*** Begin section ***
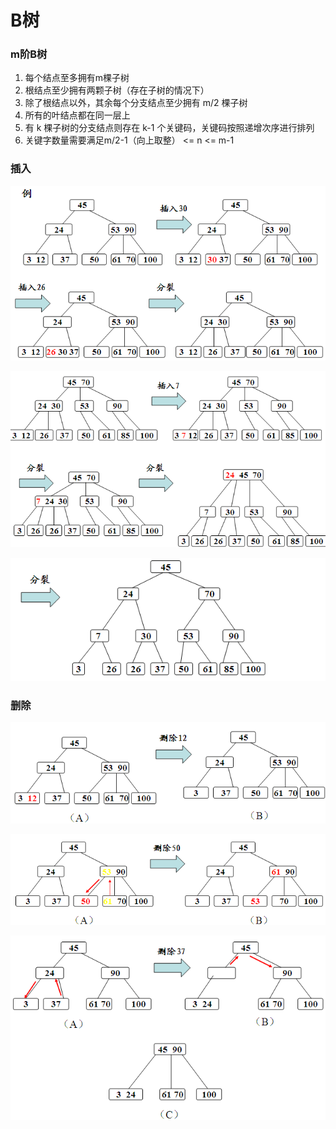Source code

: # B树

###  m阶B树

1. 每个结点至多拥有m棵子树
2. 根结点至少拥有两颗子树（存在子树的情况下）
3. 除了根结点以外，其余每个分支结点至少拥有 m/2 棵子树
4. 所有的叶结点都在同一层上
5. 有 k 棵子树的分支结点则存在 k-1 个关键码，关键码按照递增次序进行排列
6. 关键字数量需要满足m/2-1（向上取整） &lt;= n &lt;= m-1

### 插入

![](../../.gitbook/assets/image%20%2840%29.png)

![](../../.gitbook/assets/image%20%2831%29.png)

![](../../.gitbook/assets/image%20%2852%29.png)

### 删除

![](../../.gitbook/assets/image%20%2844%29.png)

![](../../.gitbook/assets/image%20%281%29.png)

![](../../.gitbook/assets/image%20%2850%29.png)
*** End section ***
*** Begin section ***
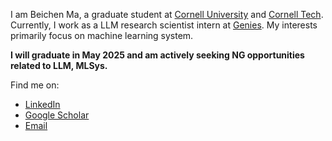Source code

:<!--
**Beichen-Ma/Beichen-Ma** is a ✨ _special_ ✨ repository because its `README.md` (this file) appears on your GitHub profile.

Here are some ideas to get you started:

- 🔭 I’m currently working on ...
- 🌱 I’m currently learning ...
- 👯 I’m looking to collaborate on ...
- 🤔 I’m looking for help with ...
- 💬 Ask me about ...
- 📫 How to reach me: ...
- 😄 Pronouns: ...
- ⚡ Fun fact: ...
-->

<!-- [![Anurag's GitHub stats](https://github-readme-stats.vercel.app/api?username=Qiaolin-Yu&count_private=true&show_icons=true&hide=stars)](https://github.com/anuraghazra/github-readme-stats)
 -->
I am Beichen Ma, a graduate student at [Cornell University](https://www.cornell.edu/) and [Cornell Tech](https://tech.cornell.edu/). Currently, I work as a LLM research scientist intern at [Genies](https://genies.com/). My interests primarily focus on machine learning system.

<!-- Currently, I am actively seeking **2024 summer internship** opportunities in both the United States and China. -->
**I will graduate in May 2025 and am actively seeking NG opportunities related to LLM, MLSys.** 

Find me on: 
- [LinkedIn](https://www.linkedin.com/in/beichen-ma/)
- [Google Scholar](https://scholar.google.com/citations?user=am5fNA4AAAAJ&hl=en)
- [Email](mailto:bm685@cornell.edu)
*** End section ***
● **THE TASK**: Above are the records. Identify each line that contains the word "image".

● **RESULT FOR THIS TASK**:
![](../../.gitbook/assets/image%20%2840%29.png)
![](../../.gitbook/assets/image%20%2831%29.png)
![](../../.gitbook/assets/image%20%2852%29.png)
![](../../.gitbook/assets/image%20%2844%29.png)
![](../../.gitbook/assets/image%20%281%29.png)
![](../../.gitbook/assets/image%20%2850%29.png)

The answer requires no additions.